Second, the tokens have each been lowercased, which is a feature of this particular checkpoint.

Finally, we can see that “tokenizing” and “NLP” have been split into two tokens, which makes sense since they are not common words. The ## prefix in ##izing and ##p means that the preceding string is not whitespace; any token with this prefix should be merged with the previous token when you convert the tokens back to a string.

The AutoTokenizer class has a convert_tokens_to_string() method for doing just that, so let’s apply it to our tokens:

print(tokenizer.convert_tokens_to_string(tokens))

[CLS] tokenizing text is a core task of nlp. [SEP]

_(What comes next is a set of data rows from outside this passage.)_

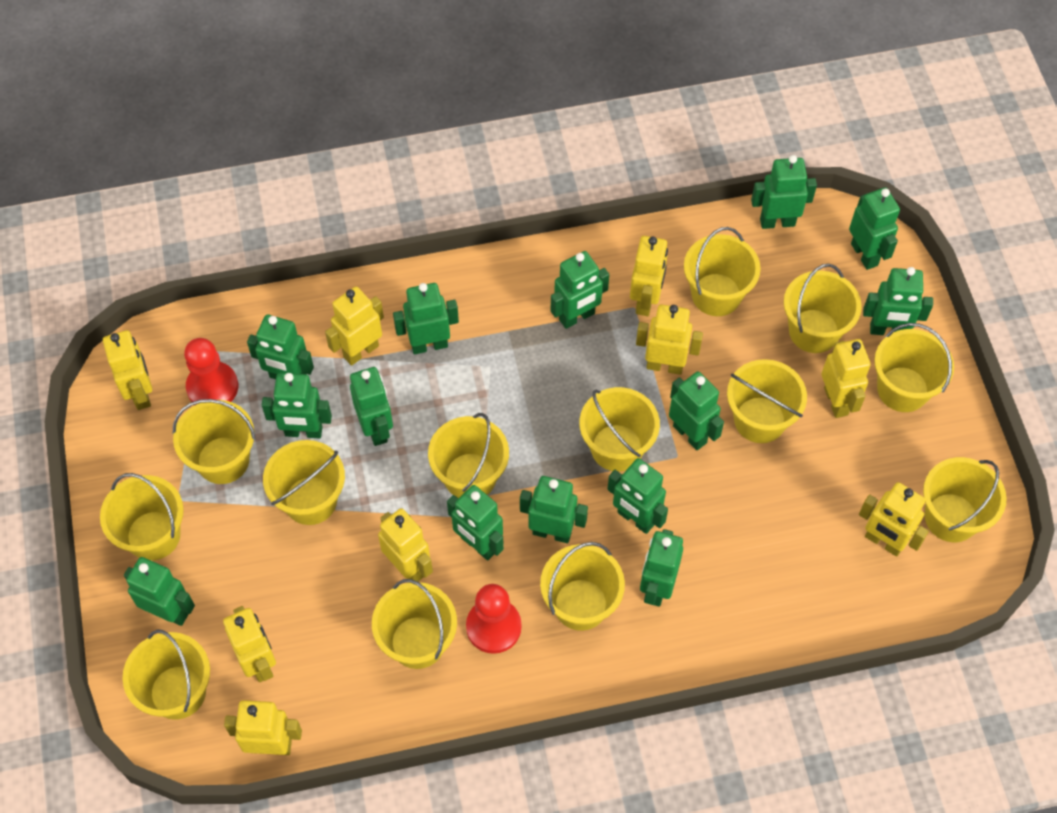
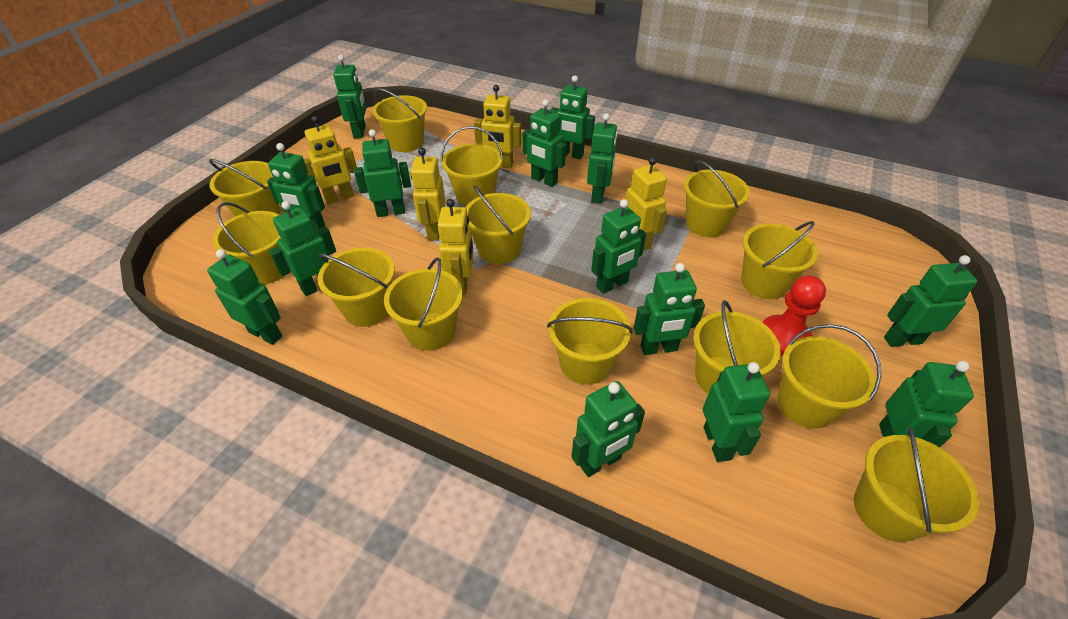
red pawn: 2 -> 1
yellow robot: 9 -> 5

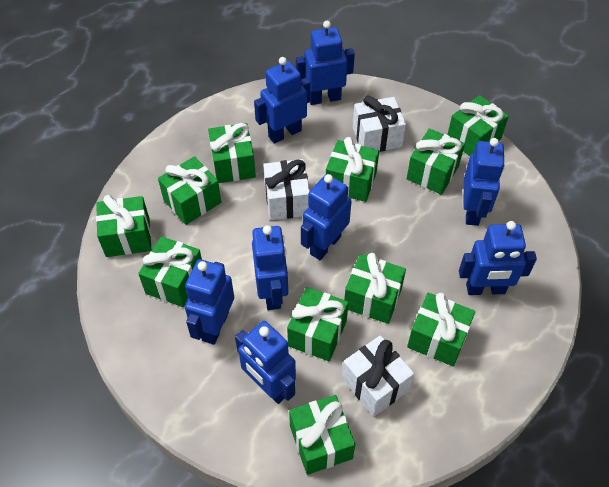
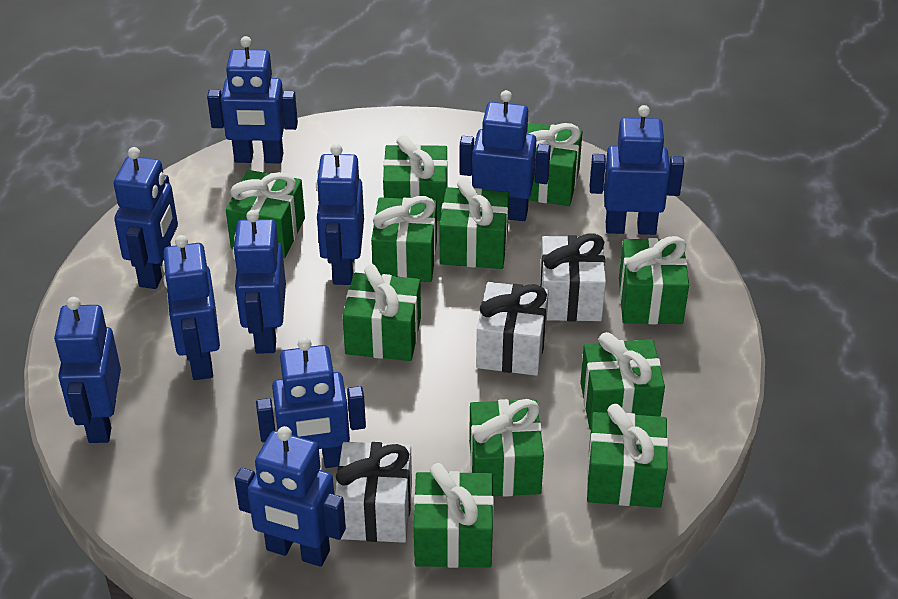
blue robot: 8 -> 10

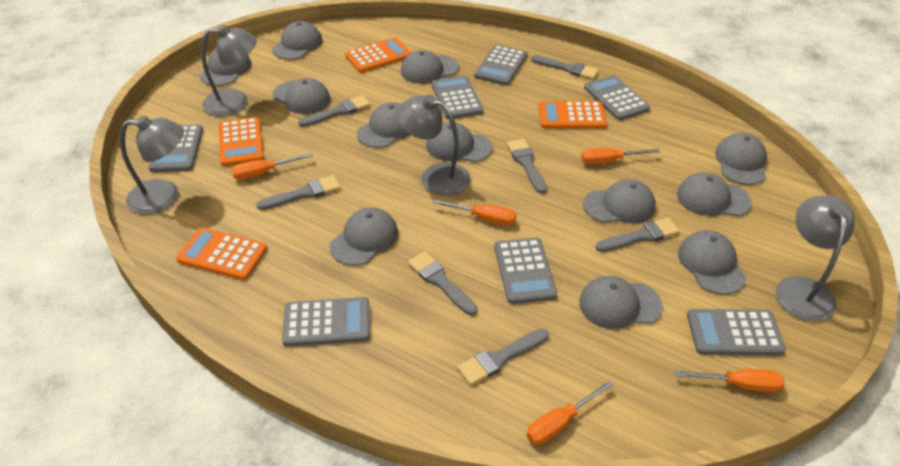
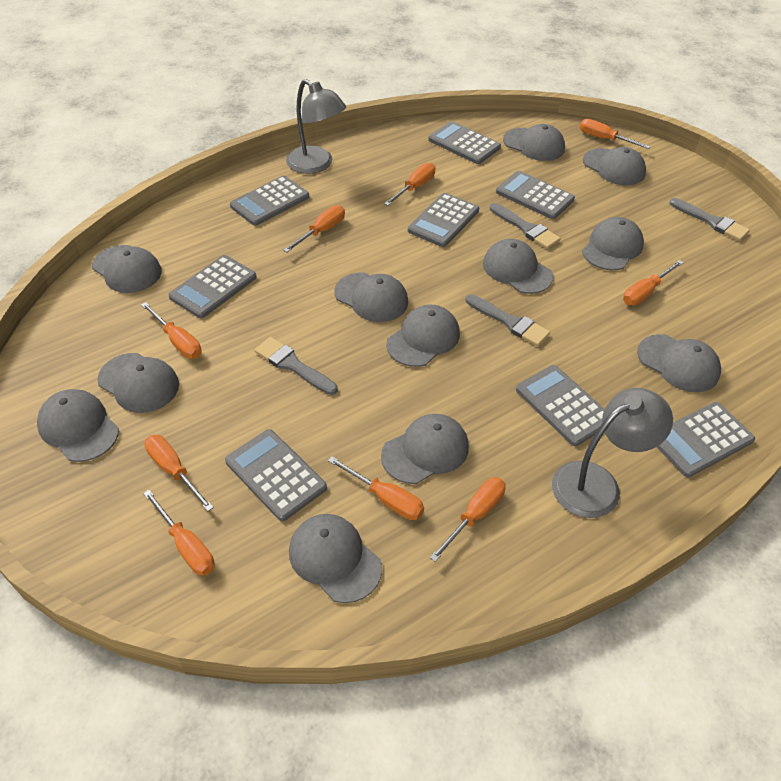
grey brush: 7 -> 4
grey calculator: 7 -> 8
grey lamp: 4 -> 2
orange calculator: 4 -> 0
orange screwdriver: 5 -> 9

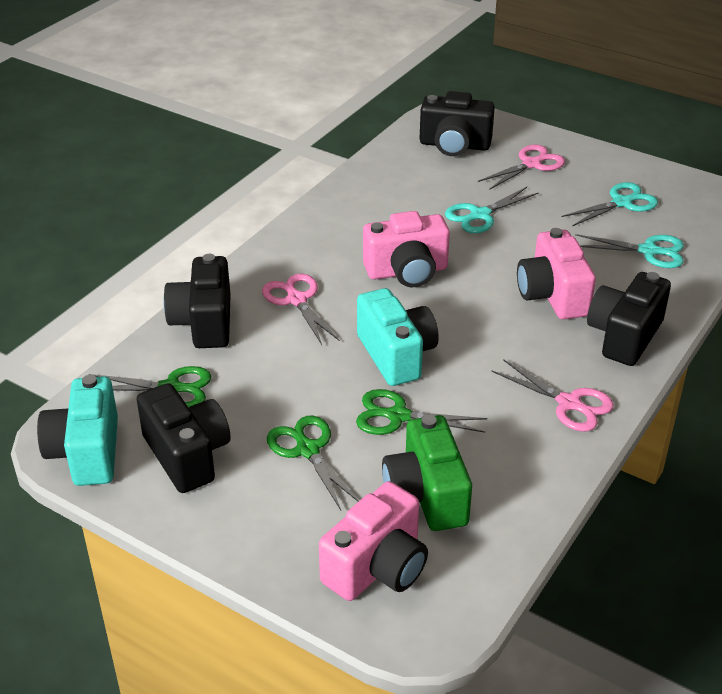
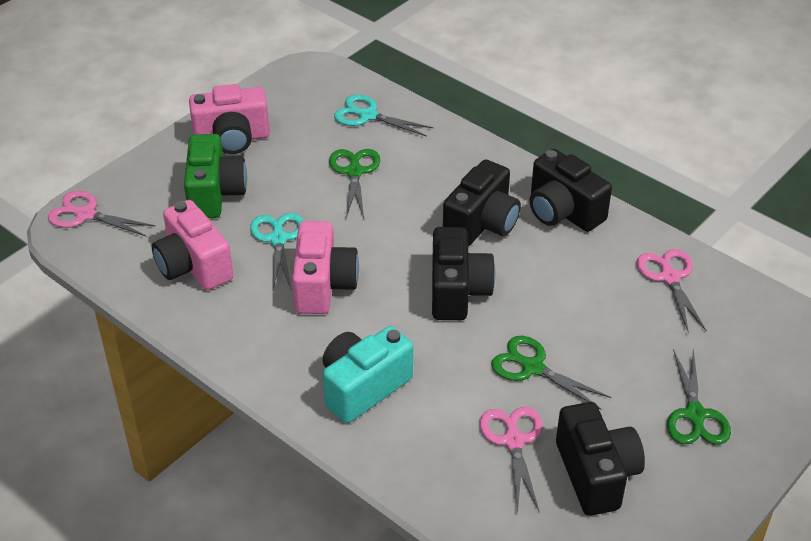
turquoise camera: 2 -> 1
turquoise scissors: 3 -> 2

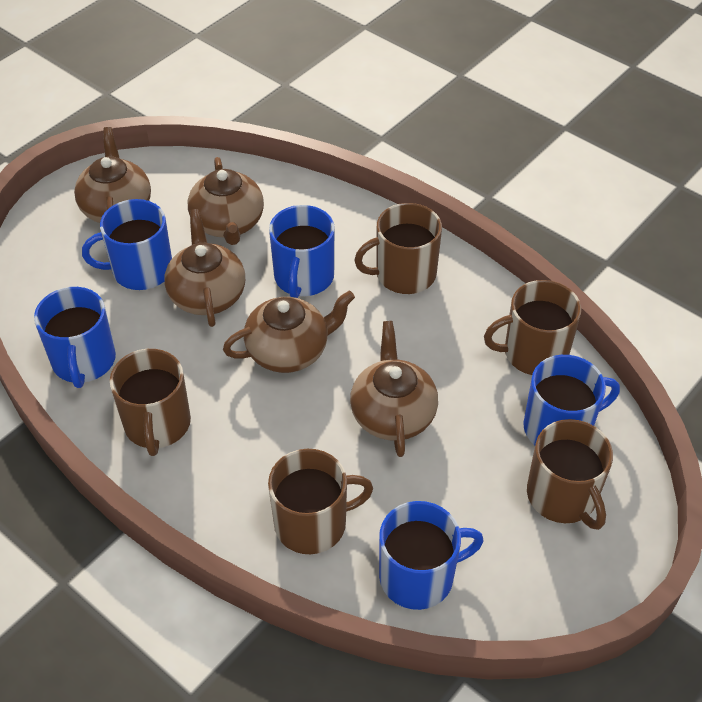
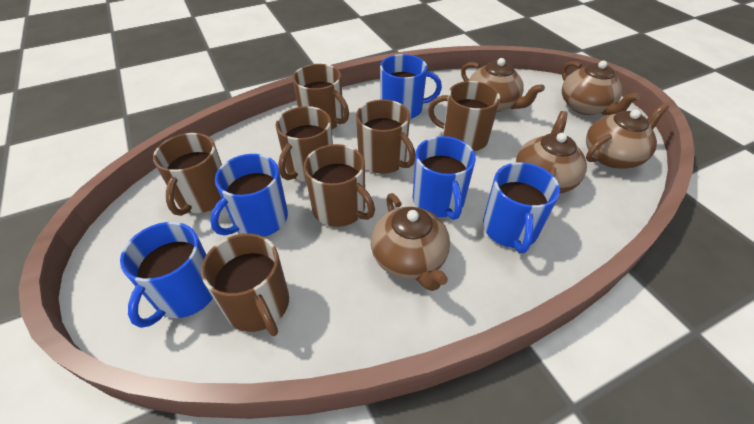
brown mug: 5 -> 7

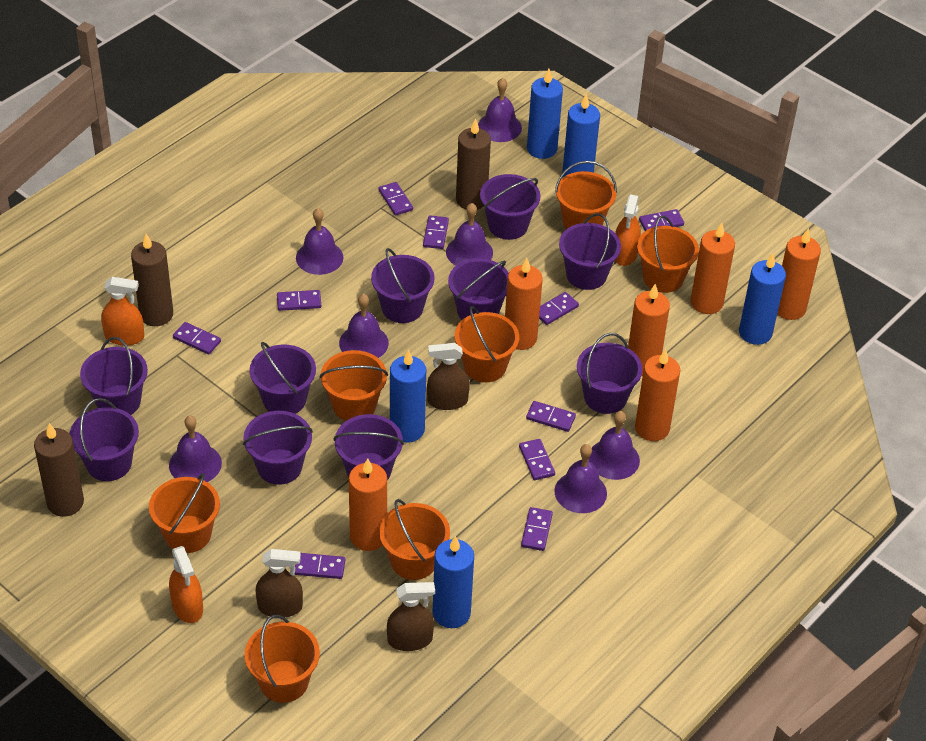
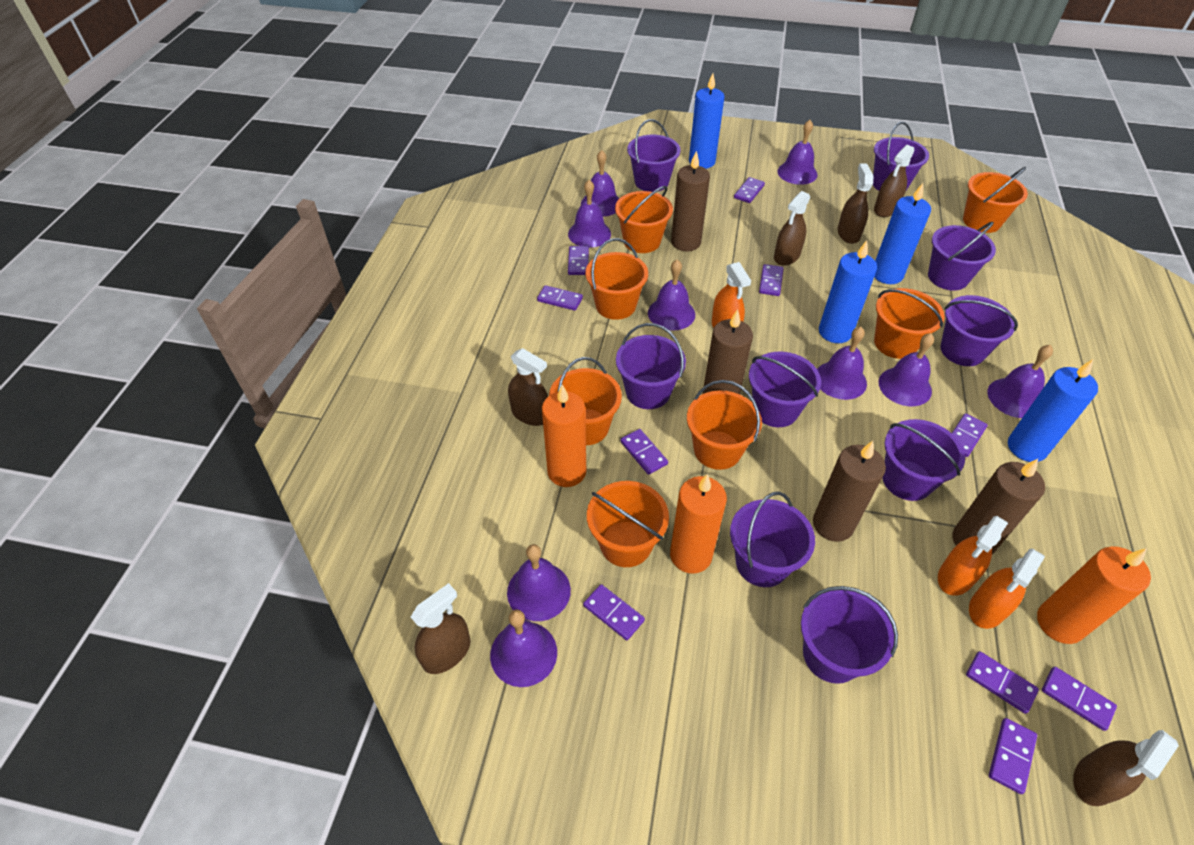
blue candle: 5 -> 4
brown candle: 3 -> 4
brown spray bottle: 3 -> 6
orange candle: 6 -> 3
purple bell: 7 -> 9
purple bucket: 10 -> 9

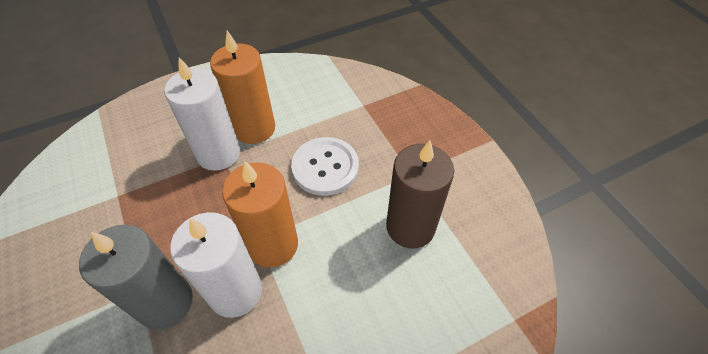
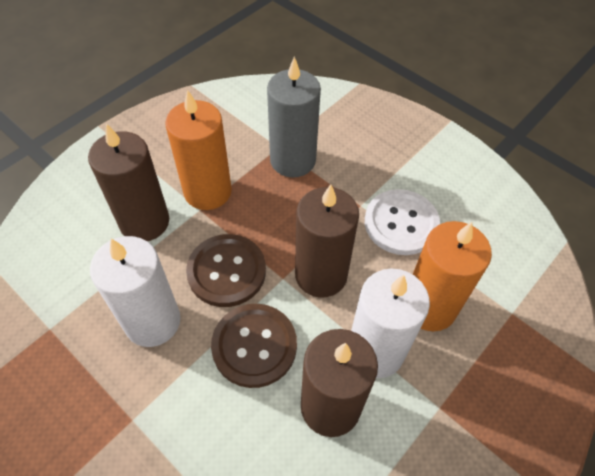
brown button: 0 -> 2
brown candle: 1 -> 3

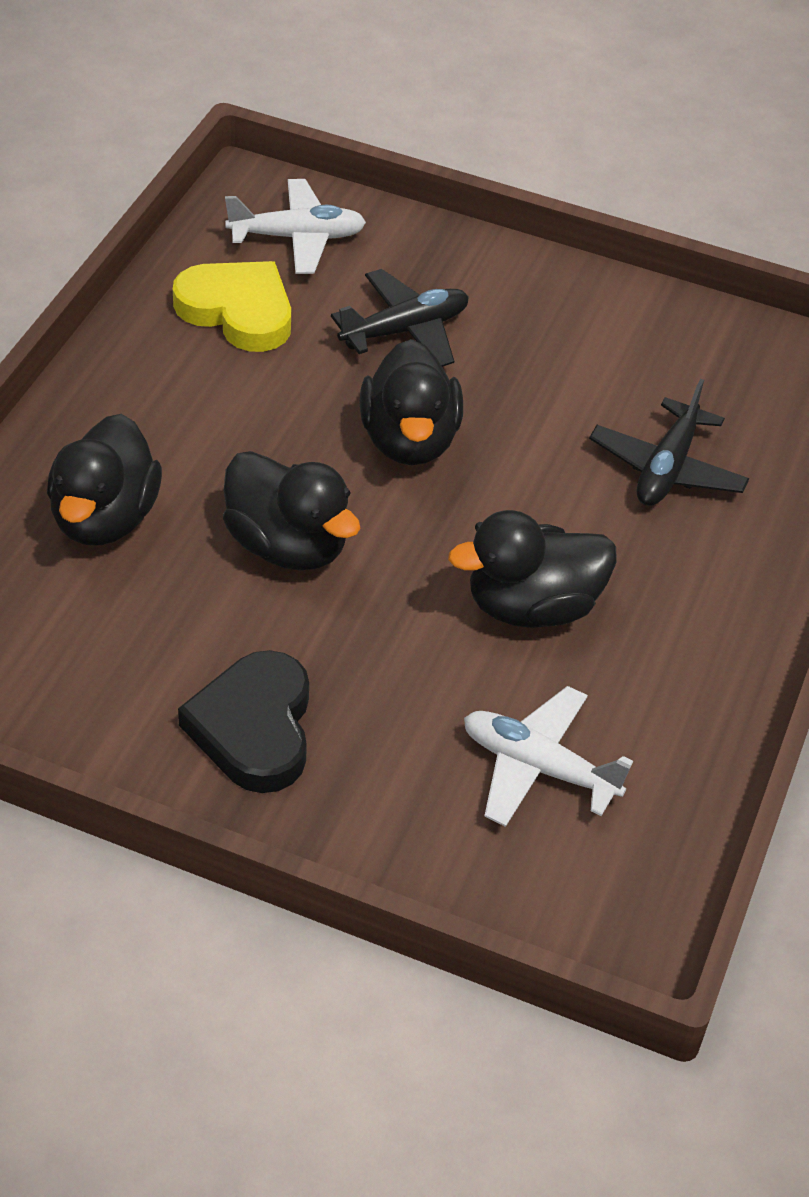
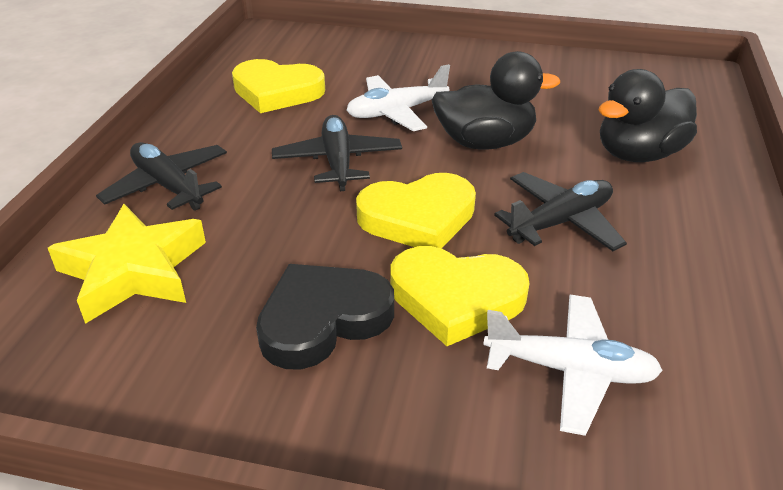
black duck: 4 -> 2
black plane: 2 -> 3
yellow heart: 1 -> 3
yellow star: 0 -> 1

The AutoTokenizer class also has several attributes that provide information about the tokenizer. For example, we can inspect the vocabulary size:

tokenizer.vocab_size

and the corresponding model’s maximum context size:

tokenizer.model_max_length

In this article, We have explored the significance of tokenization in NLP and implemented it using Python. While it may seem like a straightforward topic at first, delving into the intricacies of each tokenizer model reveals its complexity.

It is recommended to practice with the provided examples and apply them to various text datasets. The more you practice, the deeper your understanding of tokenization will become.